Mgr Henri Teissier, une vie au service de l’Algérie et de son Eglise

Au moment où la France et l’Algérie cherchent dans une grande difficulté à rapprocher leurs mémoires, un homme vient de mourir ; il a dédié sa vie à témoigner d’une fraternité possible, même dans les pires des circonstances : Mgr Henri Teissier, 91 ans, évêque émérite d’Alger est décédé d’un AVC à Lyon le mardi 1er décembre, jour de la fête du bienheureux Charles de Foucauld.

Pour lui, l’enjeu ne se situait pas d’abord sur le terrain des relations entre deux nations mais sur celui de l’amitié entre catholiques et musulmans. Évêque d’Oran pendant neuf ans, il fut, de 1988 à 2008, archevêque d’Alger où veille sur une hauteur une célèbre basilique qui porte au chœur cette inscription bouleversante : « Notre-Dame d’Afrique, priez pour nous et pour les musulmans ».

Prêtre du diocèse d’Alger, Henri Teissier fit le choix de rester au lendemain de l’indépendance au côté du cardinal Léon-Étienne Duval. Comme lui, il a pris la nationalité algérienne et vécu le dépouillement de voir partir la plupart des fidèles.
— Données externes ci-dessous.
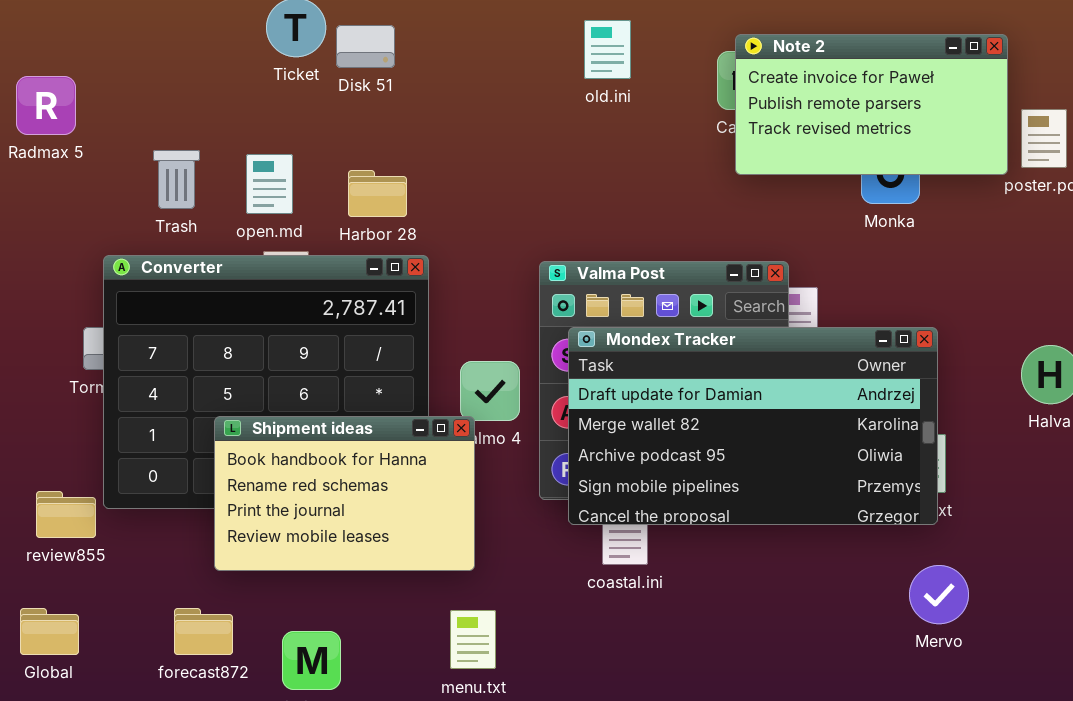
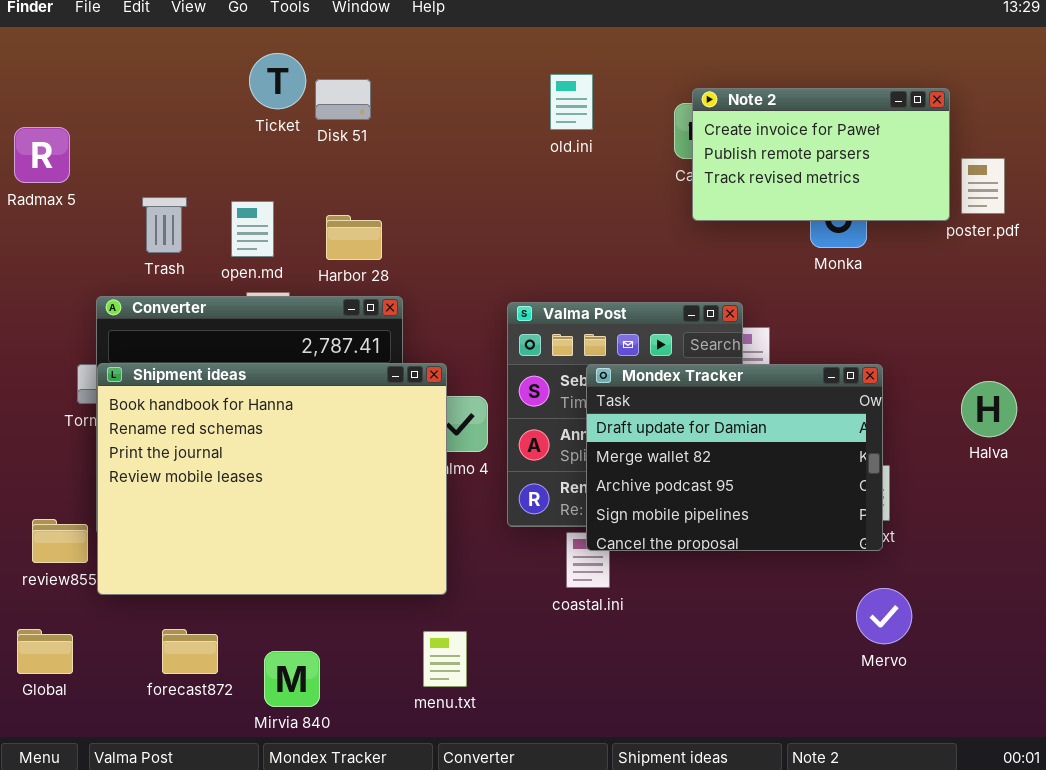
Mondex Tracker: [568,327,938,525] -> [586,364,883,551], resized
Shipment ideas: [214,416,475,571] -> [97,363,447,595], resized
Pasteur d’un très petit troupeau, il en a mobilisé les forces au service de la société algérienne, témoignant avec humilité de la puissance de l’Evangile ; il aimait à répéter : « Le Royaume ne se construit pas seulement là où l’on « fait des baptisés » mais là où l’on travaille pour l’humanité ». Cette alliance, il n’y a jamais manqué, même lorsqu’une effroyable guerre civile a ensanglanté le pays de 1991 à 2002.

Artisan de la béatification des martyrs d’Algérie

A dix-neuf reprises, l’archevêque d’Alger devra faire face à l’assassinat de religieuses et de religieux, parmi lesquels ses amis moines de Tibhirine et son successeur comme évêque d’Oran, Mgr Pierre Claverie. Avec une immense force de caractère, cet homme a résisté à la peur et à la tentation de l’abandon. S’il a conduit le procès de béatification de ces dix-neuf martyrs, il a toujours voulu associer leur mémoire à celle de plus de cent cinquante mille victimes dont cent quatorze imams assassinés pour avoir refusé de justifier la violence. Le jour où les blessures franco-algériennes seront apaisées, on le devra à des hommes comme Henri Teissier.

Une messe de funérailles eut lieu à la cathédrale Saint-Jean de Lyon, samedi 5 décembre ; l’ambassadeur d’Algérie à Paris, Mohamed Antar Daoud, y fit mémoire de Mgr Teissier : « L’Algérie perd l’un de ses dignes fils, le pleure et partage pleinement la douleur de sa famille et de tous ceux qui comptaient pour lui et l’appréciaient, lui, l’inlassable berger de la foi catholique chrétienne, épris d’humanité et pour qui les hommes, quels qu’ils soient et d’où qu’ils proviennent, étaient d’égale valeur ».

La célébration des obsèques s’est déroulée à Alger le mardi 8 décembre, fête de l’lmmaculée Conception ; en raison des contraintes sanitaires, elle fut retransmise sur les réseaux sociaux et diffusée par des haut-parleurs sur le parvis qui domine la baie d’Alger. Mgr Paul Desfarges, archevêque d’Alger, s’adressa à Mgr Teissier en ces termes : « Comme le bienheureux Charles de Foucaud, tu voulais devenir frère universel ; tu es notre frère à tous ».

Mgr Jean-Paul Vesco, évêque d’Oran, rappela le courage de Mgr Teissier :

« La mort d’Henri Teissier marque un passage. Il reste pour moi un modèle. S’il était d’une intelligence, d’une mémoire et d’une culture impressionnantes, ces qualités s’accordaient à une profonde humanité, une qualité de présence, de relation et d’humour… Je garde l’image d’un pasteur, marqué par la violence des années noires. Très souvent, quand il effleurait cette blessure lors d’une homélie ou d’une intervention, il s’arrêtait, les larmes coulaient, et il reprenait doucement son propos. A sa suite, nous savons qu’il y a et qu’il y aura une Église pour l’Algérie ».

« Son corps comme sa vie appartiennent à la terre et au peuple algériens », a déclaré l’évêque d’Oran.

C’est dans l’intimité que Mgr Teissier a été inhumé dans la chapelle Sainte-Monique de la basilique Notre-Dame d’Afrique à Alger. Il repose désormais à côté du cardinal Léon-Etienne Duval, enterré en juin 1996.